HOW TO COMPLETE THIS TASK:
From the listing below, retype exactly the line holding "left hip: (390, 314, 3)", the line holding "left elbow: (602, 291, 15)", and the lines between them; skip everything else.

═══ DATA UNDER STUDY ═══

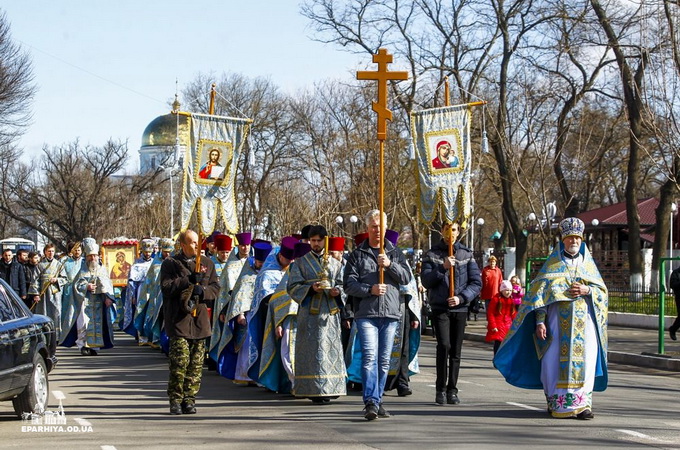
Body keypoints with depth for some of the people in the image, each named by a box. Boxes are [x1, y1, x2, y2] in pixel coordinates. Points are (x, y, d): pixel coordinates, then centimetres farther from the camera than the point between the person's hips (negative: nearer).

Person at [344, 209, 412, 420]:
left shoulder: (394, 252, 14)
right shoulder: (357, 254, 8)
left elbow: (407, 277, 3)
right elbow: (349, 284, 1)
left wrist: (390, 265, -13)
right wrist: (370, 289, -14)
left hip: (390, 314, 3)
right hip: (366, 314, -3)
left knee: (384, 360, 7)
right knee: (369, 357, -15)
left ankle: (377, 400, 17)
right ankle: (371, 403, -21)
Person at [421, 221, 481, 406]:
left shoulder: (466, 255, 8)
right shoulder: (431, 255, 6)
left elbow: (476, 283, 4)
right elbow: (426, 281, -3)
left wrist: (461, 297, -11)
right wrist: (443, 268, -16)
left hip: (460, 308, 2)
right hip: (440, 308, -2)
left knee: (456, 351, 4)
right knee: (444, 345, -17)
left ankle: (452, 391, 11)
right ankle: (440, 389, -10)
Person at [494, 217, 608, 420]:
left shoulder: (588, 264, 15)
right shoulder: (553, 264, 7)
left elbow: (602, 291, 15)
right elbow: (540, 293, 1)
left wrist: (587, 291, -7)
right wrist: (540, 321, -9)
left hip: (584, 322, 2)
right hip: (558, 321, -2)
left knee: (584, 361, -7)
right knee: (555, 360, -6)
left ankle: (582, 403, -6)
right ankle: (556, 403, 4)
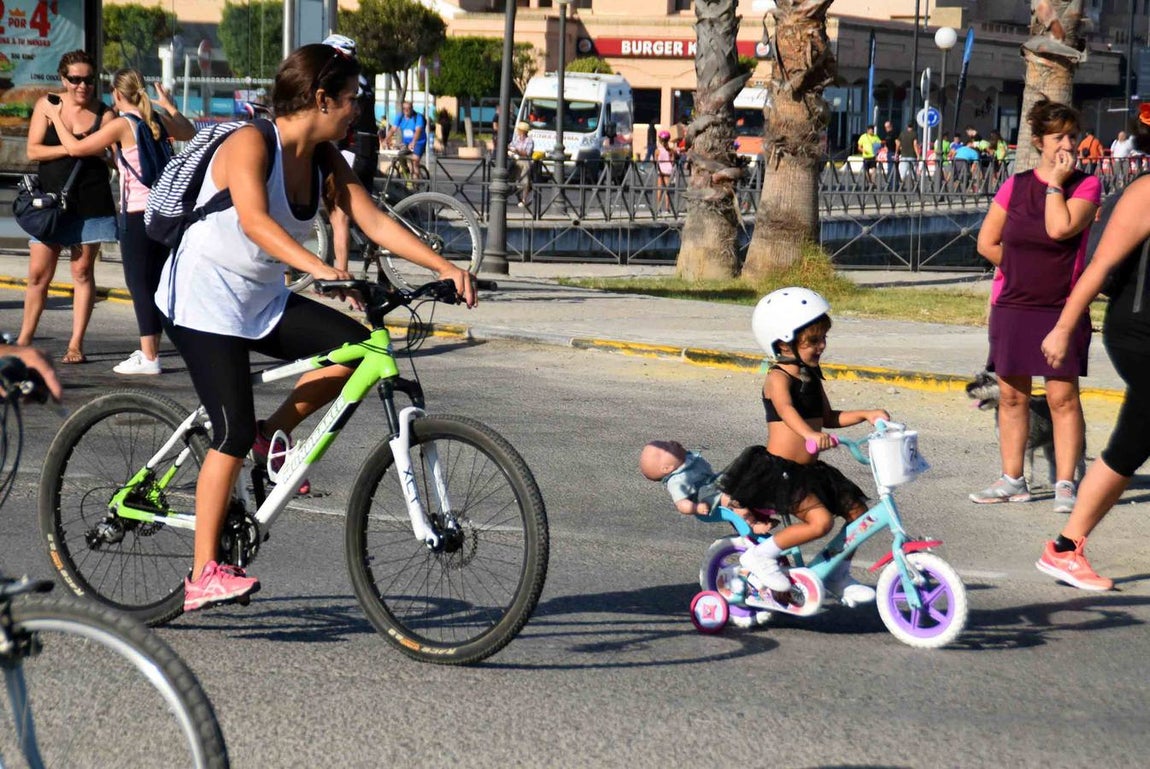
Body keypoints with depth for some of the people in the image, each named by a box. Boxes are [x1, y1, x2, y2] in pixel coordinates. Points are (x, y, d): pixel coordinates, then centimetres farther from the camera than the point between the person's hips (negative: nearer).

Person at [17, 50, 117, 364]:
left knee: (82, 271, 3)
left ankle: (76, 344, 9)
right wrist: (70, 149, -15)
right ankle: (24, 340, 14)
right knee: (38, 273, 1)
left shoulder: (104, 114, 3)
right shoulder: (46, 105, 2)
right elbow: (33, 150, -3)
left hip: (90, 204, 0)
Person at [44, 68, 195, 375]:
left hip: (136, 214, -7)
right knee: (153, 282, 14)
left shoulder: (121, 125, -11)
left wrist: (56, 118, 8)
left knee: (138, 283, -2)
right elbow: (190, 133, 28)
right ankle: (150, 350, 20)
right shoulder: (159, 120, 7)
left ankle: (148, 357, -4)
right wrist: (168, 105, 36)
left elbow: (75, 148, -6)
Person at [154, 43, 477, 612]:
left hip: (263, 300, 8)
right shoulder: (250, 144, -21)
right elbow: (254, 220, -37)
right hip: (204, 298, -8)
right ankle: (204, 576, -6)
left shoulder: (325, 162, 2)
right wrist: (317, 267, -50)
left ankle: (273, 436, 5)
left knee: (358, 347, -12)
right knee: (235, 435, -14)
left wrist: (445, 269, -13)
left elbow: (376, 222, -2)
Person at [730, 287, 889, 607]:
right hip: (778, 469, -9)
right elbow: (786, 409, -35)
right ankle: (759, 556, -11)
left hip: (810, 470, 9)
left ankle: (838, 576, 24)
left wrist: (865, 415, 9)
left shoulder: (812, 377, 13)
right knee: (820, 520, -27)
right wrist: (810, 434, -54)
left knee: (857, 512, 6)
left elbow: (828, 417, 23)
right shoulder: (778, 378, -15)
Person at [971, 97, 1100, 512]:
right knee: (1012, 395, 8)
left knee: (1063, 396, -7)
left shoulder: (1086, 186, -2)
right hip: (1012, 306, 4)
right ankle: (1012, 480, 17)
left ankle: (1065, 484, -3)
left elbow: (1059, 228, -20)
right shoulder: (1016, 186, 7)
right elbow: (987, 242, 10)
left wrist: (1056, 181, -11)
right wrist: (1022, 269, 5)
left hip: (1061, 310, -4)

═══

ANSWER SPACE:
left hip: (390, 314, 3)
right hip: (366, 314, -3)
left knee: (384, 360, 7)
right knee: (369, 357, -15)
left ankle: (377, 400, 17)
right ankle: (371, 403, -21)
Person at [421, 221, 481, 406]:
left shoulder: (466, 255, 8)
right shoulder: (431, 255, 6)
left elbow: (476, 283, 4)
right elbow: (426, 281, -3)
left wrist: (461, 297, -11)
right wrist: (443, 268, -16)
left hip: (460, 308, 2)
right hip: (440, 308, -2)
left knee: (456, 351, 4)
right knee: (444, 345, -17)
left ankle: (452, 391, 11)
right ankle: (440, 389, -10)
Person at [494, 217, 608, 420]:
left shoulder: (588, 264, 15)
right shoulder: (553, 264, 7)
left elbow: (602, 291, 15)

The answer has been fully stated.